Saved data entries:
== == ==

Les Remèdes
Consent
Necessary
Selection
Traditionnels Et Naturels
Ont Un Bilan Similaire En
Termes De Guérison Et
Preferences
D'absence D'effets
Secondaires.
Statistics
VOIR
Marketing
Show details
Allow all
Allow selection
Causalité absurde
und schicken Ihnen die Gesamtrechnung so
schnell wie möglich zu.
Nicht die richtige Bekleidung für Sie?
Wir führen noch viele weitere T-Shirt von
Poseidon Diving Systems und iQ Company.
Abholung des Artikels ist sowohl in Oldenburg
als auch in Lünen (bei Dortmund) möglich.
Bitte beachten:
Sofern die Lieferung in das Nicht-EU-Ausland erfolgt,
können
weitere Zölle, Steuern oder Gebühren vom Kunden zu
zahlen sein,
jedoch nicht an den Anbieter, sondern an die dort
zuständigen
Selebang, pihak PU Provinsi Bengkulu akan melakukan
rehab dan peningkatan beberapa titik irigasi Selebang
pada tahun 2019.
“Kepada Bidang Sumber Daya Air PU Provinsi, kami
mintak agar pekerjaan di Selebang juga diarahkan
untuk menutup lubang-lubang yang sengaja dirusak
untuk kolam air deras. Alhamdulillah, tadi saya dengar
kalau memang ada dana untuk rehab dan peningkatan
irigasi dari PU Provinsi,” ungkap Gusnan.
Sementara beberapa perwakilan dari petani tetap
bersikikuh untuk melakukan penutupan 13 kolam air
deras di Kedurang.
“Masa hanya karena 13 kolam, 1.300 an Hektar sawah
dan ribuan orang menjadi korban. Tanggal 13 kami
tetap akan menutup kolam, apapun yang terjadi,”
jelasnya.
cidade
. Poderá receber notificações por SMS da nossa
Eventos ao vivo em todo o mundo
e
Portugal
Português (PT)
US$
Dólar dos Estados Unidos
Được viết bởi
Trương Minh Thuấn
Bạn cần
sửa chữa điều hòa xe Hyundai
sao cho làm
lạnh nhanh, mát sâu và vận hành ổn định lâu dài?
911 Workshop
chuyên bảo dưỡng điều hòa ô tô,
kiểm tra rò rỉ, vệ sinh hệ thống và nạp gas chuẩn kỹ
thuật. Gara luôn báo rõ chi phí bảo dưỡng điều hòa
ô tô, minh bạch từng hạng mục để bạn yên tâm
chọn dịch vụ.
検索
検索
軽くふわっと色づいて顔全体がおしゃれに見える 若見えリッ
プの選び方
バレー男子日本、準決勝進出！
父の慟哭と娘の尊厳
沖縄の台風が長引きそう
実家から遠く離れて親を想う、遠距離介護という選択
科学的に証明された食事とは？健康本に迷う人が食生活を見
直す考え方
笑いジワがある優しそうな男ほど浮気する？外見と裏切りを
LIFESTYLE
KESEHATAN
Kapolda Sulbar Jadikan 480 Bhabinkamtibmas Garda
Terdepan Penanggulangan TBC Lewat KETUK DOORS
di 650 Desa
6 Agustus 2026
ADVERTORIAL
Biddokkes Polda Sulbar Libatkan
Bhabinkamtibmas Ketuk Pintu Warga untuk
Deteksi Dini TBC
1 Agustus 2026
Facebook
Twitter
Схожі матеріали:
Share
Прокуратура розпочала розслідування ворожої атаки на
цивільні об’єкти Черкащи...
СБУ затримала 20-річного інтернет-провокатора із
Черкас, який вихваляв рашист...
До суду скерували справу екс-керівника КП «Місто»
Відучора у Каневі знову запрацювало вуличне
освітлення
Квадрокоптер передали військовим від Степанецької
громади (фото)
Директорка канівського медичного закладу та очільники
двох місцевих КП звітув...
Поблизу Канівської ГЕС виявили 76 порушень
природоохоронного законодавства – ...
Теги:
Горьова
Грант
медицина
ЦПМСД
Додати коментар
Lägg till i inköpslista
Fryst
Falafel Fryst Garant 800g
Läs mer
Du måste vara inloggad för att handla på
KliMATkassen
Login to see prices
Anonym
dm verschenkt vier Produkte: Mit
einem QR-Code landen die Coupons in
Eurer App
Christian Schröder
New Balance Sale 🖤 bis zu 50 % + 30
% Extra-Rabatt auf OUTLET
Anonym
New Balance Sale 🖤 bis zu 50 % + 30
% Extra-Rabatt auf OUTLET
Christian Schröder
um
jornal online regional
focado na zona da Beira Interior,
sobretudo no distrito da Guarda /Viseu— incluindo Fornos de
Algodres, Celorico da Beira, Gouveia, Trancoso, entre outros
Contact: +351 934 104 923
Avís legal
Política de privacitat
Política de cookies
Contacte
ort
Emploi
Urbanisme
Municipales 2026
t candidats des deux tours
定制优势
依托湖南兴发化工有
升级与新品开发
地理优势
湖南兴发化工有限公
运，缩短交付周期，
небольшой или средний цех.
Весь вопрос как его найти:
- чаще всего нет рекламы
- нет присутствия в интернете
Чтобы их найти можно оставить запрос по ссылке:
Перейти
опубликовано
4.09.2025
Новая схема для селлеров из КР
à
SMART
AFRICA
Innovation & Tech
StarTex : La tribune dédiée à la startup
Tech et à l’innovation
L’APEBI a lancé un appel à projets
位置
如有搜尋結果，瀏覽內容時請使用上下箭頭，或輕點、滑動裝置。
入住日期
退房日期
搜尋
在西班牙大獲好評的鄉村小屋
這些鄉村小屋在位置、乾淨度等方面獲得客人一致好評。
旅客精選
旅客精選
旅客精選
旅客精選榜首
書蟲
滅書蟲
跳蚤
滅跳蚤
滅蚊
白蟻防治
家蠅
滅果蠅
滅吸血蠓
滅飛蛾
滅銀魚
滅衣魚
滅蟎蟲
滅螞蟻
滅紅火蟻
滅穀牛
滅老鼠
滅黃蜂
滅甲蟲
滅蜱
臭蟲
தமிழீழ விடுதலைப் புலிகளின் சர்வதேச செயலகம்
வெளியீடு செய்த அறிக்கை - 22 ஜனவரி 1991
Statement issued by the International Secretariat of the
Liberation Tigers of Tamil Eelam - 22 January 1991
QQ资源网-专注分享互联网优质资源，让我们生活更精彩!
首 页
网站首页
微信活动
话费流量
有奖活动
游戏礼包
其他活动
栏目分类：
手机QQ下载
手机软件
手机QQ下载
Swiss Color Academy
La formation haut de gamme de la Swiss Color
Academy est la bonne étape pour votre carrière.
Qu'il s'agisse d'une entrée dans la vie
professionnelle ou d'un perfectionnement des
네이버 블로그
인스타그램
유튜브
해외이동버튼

== == ==

YOUR ASSIGNMENT: Every entry must be output again exactly as it was given.

RESULT:
Les Remèdes
Consent
Necessary
Selection
Traditionnels Et Naturels
Ont Un Bilan Similaire En
Termes De Guérison Et
Preferences
D'absence D'effets
Secondaires.
Statistics
VOIR
Marketing
Show details
Allow all
Allow selection
Causalité absurde
und schicken Ihnen die Gesamtrechnung so
schnell wie möglich zu.
Nicht die richtige Bekleidung für Sie?
Wir führen noch viele weitere T-Shirt von
Poseidon Diving Systems und iQ Company.
Abholung des Artikels ist sowohl in Oldenburg
als auch in Lünen (bei Dortmund) möglich.
Bitte beachten:
Sofern die Lieferung in das Nicht-EU-Ausland erfolgt,
können
weitere Zölle, Steuern oder Gebühren vom Kunden zu
zahlen sein,
jedoch nicht an den Anbieter, sondern an die dort
zuständigen
Selebang, pihak PU Provinsi Bengkulu akan melakukan
rehab dan peningkatan beberapa titik irigasi Selebang
pada tahun 2019.
“Kepada Bidang Sumber Daya Air PU Provinsi, kami
mintak agar pekerjaan di Selebang juga diarahkan
untuk menutup lubang-lubang yang sengaja dirusak
untuk kolam air deras. Alhamdulillah, tadi saya dengar
kalau memang ada dana untuk rehab dan peningkatan
irigasi dari PU Provinsi,” ungkap Gusnan.
Sementara beberapa perwakilan dari petani tetap
bersikikuh untuk melakukan penutupan 13 kolam air
deras di Kedurang.
“Masa hanya karena 13 kolam, 1.300 an Hektar sawah
dan ribuan orang menjadi korban. Tanggal 13 kami
tetap akan menutup kolam, apapun yang terjadi,”
jelasnya.
cidade
. Poderá receber notificações por SMS da nossa
Eventos ao vivo em todo o mundo
e
Portugal
Português (PT)
US$
Dólar dos Estados Unidos
Được viết bởi
Trương Minh Thuấn
Bạn cần
sửa chữa điều hòa xe Hyundai
sao cho làm
lạnh nhanh, mát sâu và vận hành ổn định lâu dài?
911 Workshop
chuyên bảo dưỡng điều hòa ô tô,
kiểm tra rò rỉ, vệ sinh hệ thống và nạp gas chuẩn kỹ
thuật. Gara luôn báo rõ chi phí bảo dưỡng điều hòa
ô tô, minh bạch từng hạng mục để bạn yên tâm
chọn dịch vụ.
検索
検索
軽くふわっと色づいて顔全体がおしゃれに見える 若見えリッ
プの選び方
バレー男子日本、準決勝進出！
父の慟哭と娘の尊厳
沖縄の台風が長引きそう
実家から遠く離れて親を想う、遠距離介護という選択
科学的に証明された食事とは？健康本に迷う人が食生活を見
直す考え方
笑いジワがある優しそうな男ほど浮気する？外見と裏切りを
LIFESTYLE
KESEHATAN
Kapolda Sulbar Jadikan 480 Bhabinkamtibmas Garda
Terdepan Penanggulangan TBC Lewat KETUK DOORS
di 650 Desa
6 Agustus 2026
ADVERTORIAL
Biddokkes Polda Sulbar Libatkan
Bhabinkamtibmas Ketuk Pintu Warga untuk
Deteksi Dini TBC
1 Agustus 2026
Facebook
Twitter
Схожі матеріали:
Share
Прокуратура розпочала розслідування ворожої атаки на
цивільні об’єкти Черкащи...
СБУ затримала 20-річного інтернет-провокатора із
Черкас, який вихваляв рашист...
До суду скерували справу екс-керівника КП «Місто»
Відучора у Каневі знову запрацювало вуличне
освітлення
Квадрокоптер передали військовим від Степанецької
громади (фото)
Директорка канівського медичного закладу та очільники
двох місцевих КП звітув...
Поблизу Канівської ГЕС виявили 76 порушень
природоохоронного законодавства – ...
Теги:
Горьова
Грант
медицина
ЦПМСД
Додати коментар
Lägg till i inköpslista
Fryst
Falafel Fryst Garant 800g
Läs mer
Du måste vara inloggad för att handla på
KliMATkassen
Login to see prices
Anonym
dm verschenkt vier Produkte: Mit
einem QR-Code landen die Coupons in
Eurer App
Christian Schröder
New Balance Sale 🖤 bis zu 50 % + 30
% Extra-Rabatt auf OUTLET
Anonym
New Balance Sale 🖤 bis zu 50 % + 30
% Extra-Rabatt auf OUTLET
Christian Schröder
um
jornal online regional
focado na zona da Beira Interior,
sobretudo no distrito da Guarda /Viseu— incluindo Fornos de
Algodres, Celorico da Beira, Gouveia, Trancoso, entre outros
Contact: +351 934 104 923
Avís legal
Política de privacitat
Política de cookies
Contacte
ort
Emploi
Urbanisme
Municipales 2026
t candidats des deux tours
定制优势
依托湖南兴发化工有
升级与新品开发
地理优势
湖南兴发化工有限公
运，缩短交付周期，
небольшой или средний цех.
Весь вопрос как его найти:
- чаще всего нет рекламы
- нет присутствия в интернете
Чтобы их найти можно оставить запрос по ссылке:
Перейти
опубликовано
4.09.2025
Новая схема для селлеров из КР
à
SMART
AFRICA
Innovation & Tech
StarTex : La tribune dédiée à la startup
Tech et à l’innovation
L’APEBI a lancé un appel à projets
位置
如有搜尋結果，瀏覽內容時請使用上下箭頭，或輕點、滑動裝置。
入住日期
退房日期
搜尋
在西班牙大獲好評的鄉村小屋
這些鄉村小屋在位置、乾淨度等方面獲得客人一致好評。
旅客精選
旅客精選
旅客精選
旅客精選榜首
書蟲
滅書蟲
跳蚤
滅跳蚤
滅蚊
白蟻防治
家蠅
滅果蠅
滅吸血蠓
滅飛蛾
滅銀魚
滅衣魚
滅蟎蟲
滅螞蟻
滅紅火蟻
滅穀牛
滅老鼠
滅黃蜂
滅甲蟲
滅蜱
臭蟲
தமிழீழ விடுதலைப் புலிகளின் சர்வதேச செயலகம்
வெளியீடு செய்த அறிக்கை - 22 ஜனவரி 1991
Statement issued by the International Secretariat of the
Liberation Tigers of Tamil Eelam - 22 January 1991
QQ资源网-专注分享互联网优质资源，让我们生活更精彩!
首 页
网站首页
微信活动
话费流量
有奖活动
游戏礼包
其他活动
栏目分类：
手机QQ下载
手机软件
手机QQ下载
Swiss Color Academy
La formation haut de gamme de la Swiss Color
Academy est la bonne étape pour votre carrière.
Qu'il s'agisse d'une entrée dans la vie
professionnelle ou d'un perfectionnement des
네이버 블로그
인스타그램
유튜브
해외이동버튼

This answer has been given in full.